--- START ---

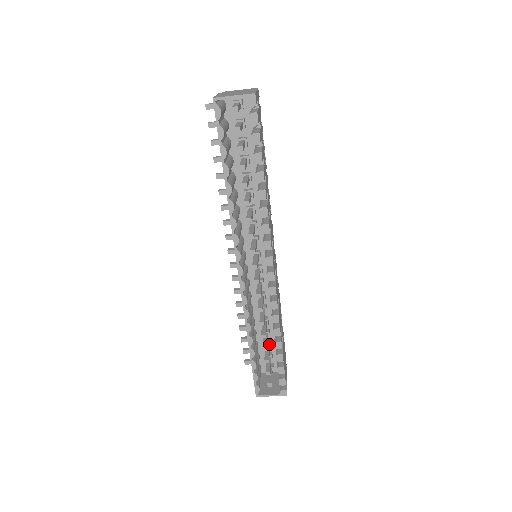
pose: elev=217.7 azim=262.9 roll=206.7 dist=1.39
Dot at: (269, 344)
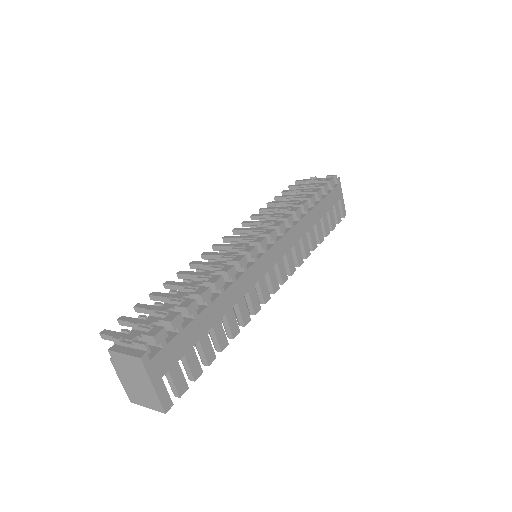
Dot at: occluded
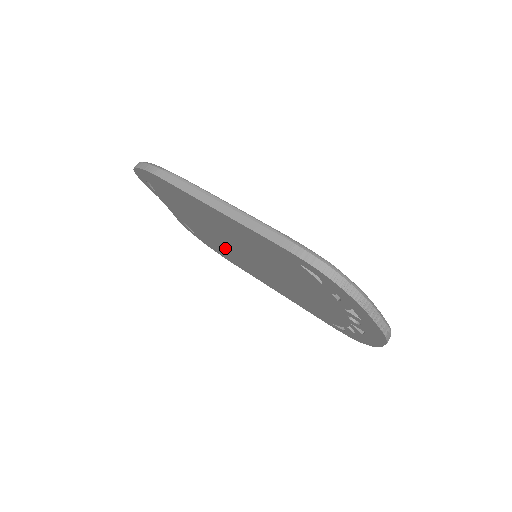
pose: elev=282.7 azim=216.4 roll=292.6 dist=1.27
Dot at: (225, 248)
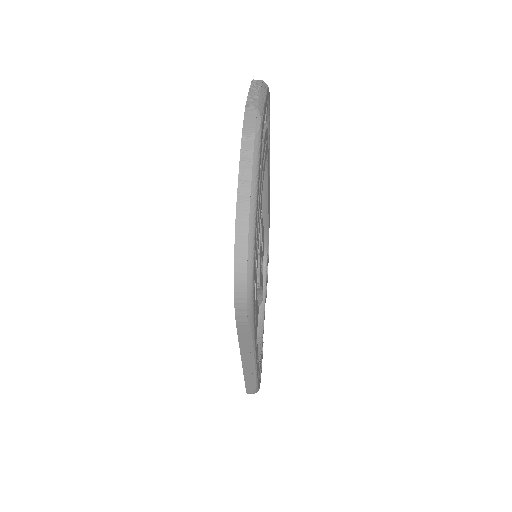
Dot at: occluded
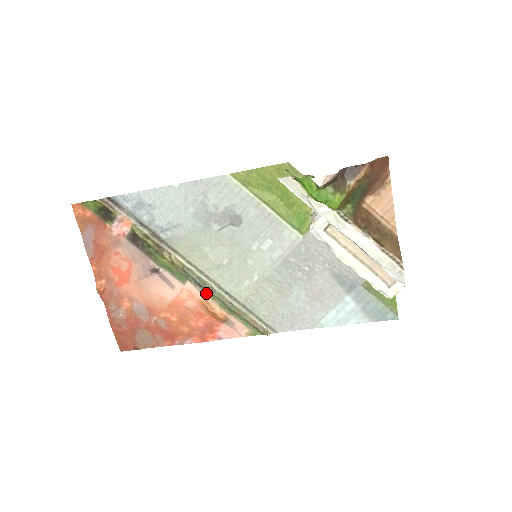
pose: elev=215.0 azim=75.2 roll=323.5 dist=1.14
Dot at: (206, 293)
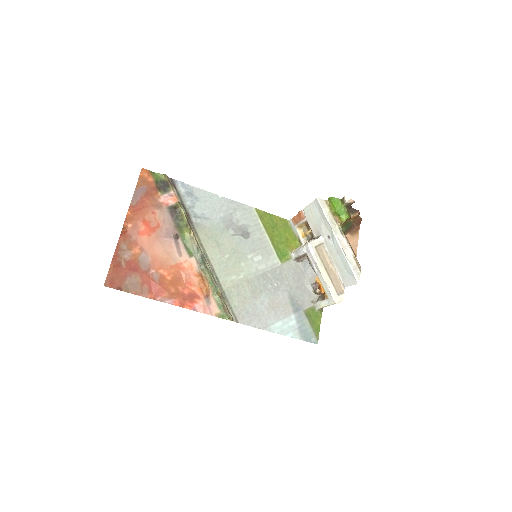
Dot at: (202, 271)
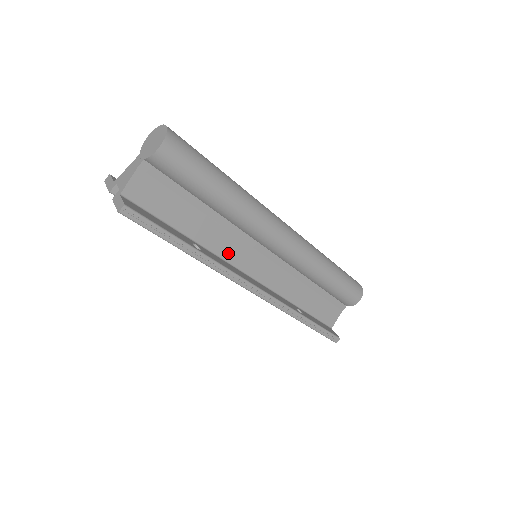
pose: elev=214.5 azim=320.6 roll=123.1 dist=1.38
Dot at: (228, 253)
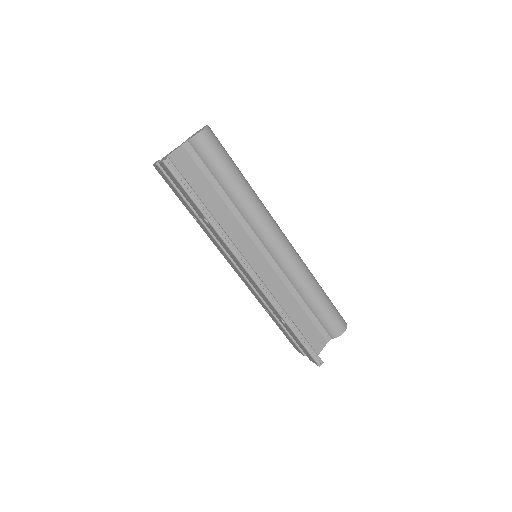
Dot at: (234, 239)
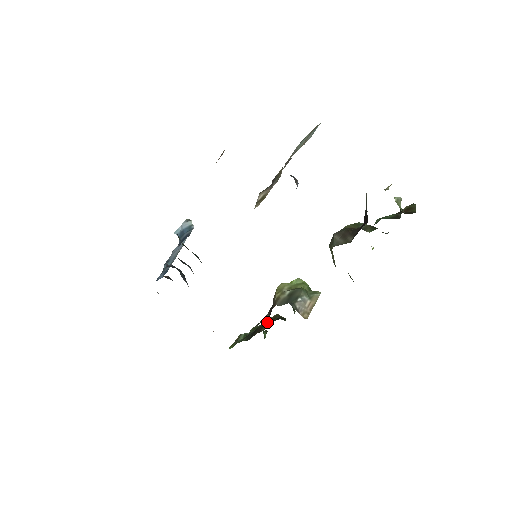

--- END ---

AIM:
Retype every line of the data above word for word, leaving out the pictures.

RESPONSE BELOW:
pose: elev=217.7 azim=262.9 roll=206.7 dist=1.39
Dot at: (269, 344)
Dot at: occluded
pose: elev=282.7 azim=216.4 roll=292.6 dist=1.27
Dot at: (225, 248)
Dot at: occluded
pose: elev=215.0 azim=75.2 roll=323.5 dist=1.14
Dot at: (206, 293)
Dot at: (202, 271)
pose: elev=214.5 azim=320.6 roll=123.1 dist=1.38
Dot at: (228, 253)
Dot at: (234, 239)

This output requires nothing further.